DOCUMENT SEGMENT:
-.-.-

Re: [PATCH 3/3] perf stat: Enable BPF counter with --for-each-cgroup

From: Song Liu
Date: Thu Jun 24 2021 - 00:54:43 EST




> On Jun 22, 2021, at 12:12 AM, Namhyung Kim <namhyung@xxxxxxxxxx> wrote:
>
> Recently bperf was added to use BPF to count perf events for various
> purposes. This is an extension for the approach and targetting to
> cgroup usages.
>
> Unlike the other bperf, it doesn't share the events with other
> processes but it'd reduce unnecessary events (and the overhead of
> multiplexing) for each monitored cgroup within the perf session.
>
> When --for-each-cgroup is used with --bpf-counters, it will open
> cgroup-switches event per cpu internally and attach the new BPF
> program to read given perf_events and to aggregate the results for
> cgroups. It's only called when task is switched to a task in a
> different cgroup.
>
> Cc: Song Liu <songliubraving@xxxxxx>
> Signed-off-by: Namhyung Kim <namhyung@xxxxxxxxxx>
> ---
> tools/perf/Makefile.perf | 7 +-
> tools/perf/util/Build | 1 +
> tools/perf/util/bpf_counter.c | 5 +
> tools/perf/util/bpf_counter_cgroup.c | 337 ++++++++++++++++++++
> tools/perf/util/bpf_skel/bperf_cgroup.bpf.c | 207 ++++++++++++
> tools/perf/util/cgroup.c | 2 +
> tools/perf/util/cgroup.h | 1 +
> 7 files changed, 559 insertions(+), 1 deletion(-)
> create mode 100644 tools/perf/util/bpf_counter_cgroup.c
> create mode 100644 tools/perf/util/bpf_skel/bperf_cgroup.bpf.c
>
> diff --git a/tools/perf/Makefile.perf b/tools/perf/Makefile.perf
> index e47f04e5b51e..786cba8f3798 100644
> --- a/tools/perf/Makefile.perf
> +++ b/tools/perf/Makefile.perf
> @@ -1015,6 +1015,7 @@ SKEL_OUT := $(abspath $(OUTPUT)util/bpf_skel)

-.-.-

INSTRUCTION:
Can you extend the perf stat BPF patch reply above, starting right after its last line?

MATERIAL:
-.-.-

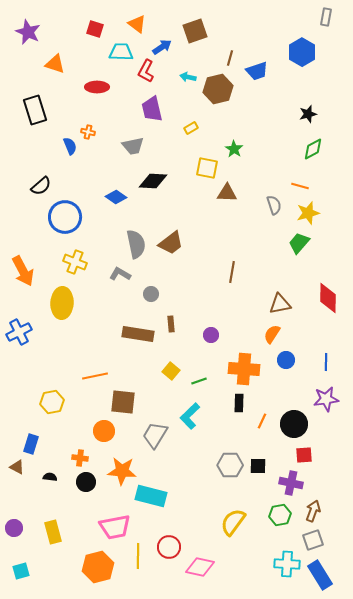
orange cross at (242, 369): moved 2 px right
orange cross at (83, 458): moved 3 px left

-.-.-

RESULT:
> SKEL_TMP_OUT := $(abspath $(SKEL_OUT)/.tmp)
> SKELETONS := $(SKEL_OUT)/bpf_prog_profiler.skel.h
> SKELETONS += $(SKEL_OUT)/bperf_leader.skel.h $(SKEL_OUT)/bperf_follower.skel.h
> +SKELETONS += $(SKEL_OUT)/bperf_cgroup.skel.h
>
> ifdef BUILD_BPF_SKEL
> BPFTOOL := $(SKEL_TMP_OUT)/bootstrap/bpftool
> @@ -1032,7 +1033,11 @@ $(SKEL_TMP_OUT)/%.bpf.o: util/bpf_skel/%.bpf.c $(LIBBPF) | $(SKEL_TMP_OUT)
> $(QUIET_CLANG)$(CLANG) -g -O2 -target bpf -Wall -Werror $(BPF_INCLUDE) \
> -c $(filter util/bpf_skel/%.bpf.c,$^) -o $@ && $(LLVM_STRIP) -g $@
>
> -$(SKEL_OUT)/%.skel.h: $(SKEL_TMP_OUT)/%.bpf.o | $(BPFTOOL)
> +$(SKEL_OUT)/vmlinux.h:
> + $(MAKE) -C ../bpf/bpftool OUTPUT=$(SKEL_TMP_OUT)/ $(SKEL_TMP_OUT)/vmlinux.h

We build bpftool with $(BPFTOOL), which is a few lines above.
Can we reuse some of that?

> + $(Q)mv $(SKEL_TMP_OUT)/vmlinux.h $(SKEL_OUT)/vmlinux.h
> +
> +$(SKEL_OUT)/%.skel.h: $(SKEL_TMP_OUT)/%.bpf.o $(SKEL_OUT)/vmlinux.h | $(BPFTOOL)
> $(QUIET_GENSKEL)$(BPFTOOL) gen skeleton $< > $@
>
> bpf-skel: $(SKELETONS)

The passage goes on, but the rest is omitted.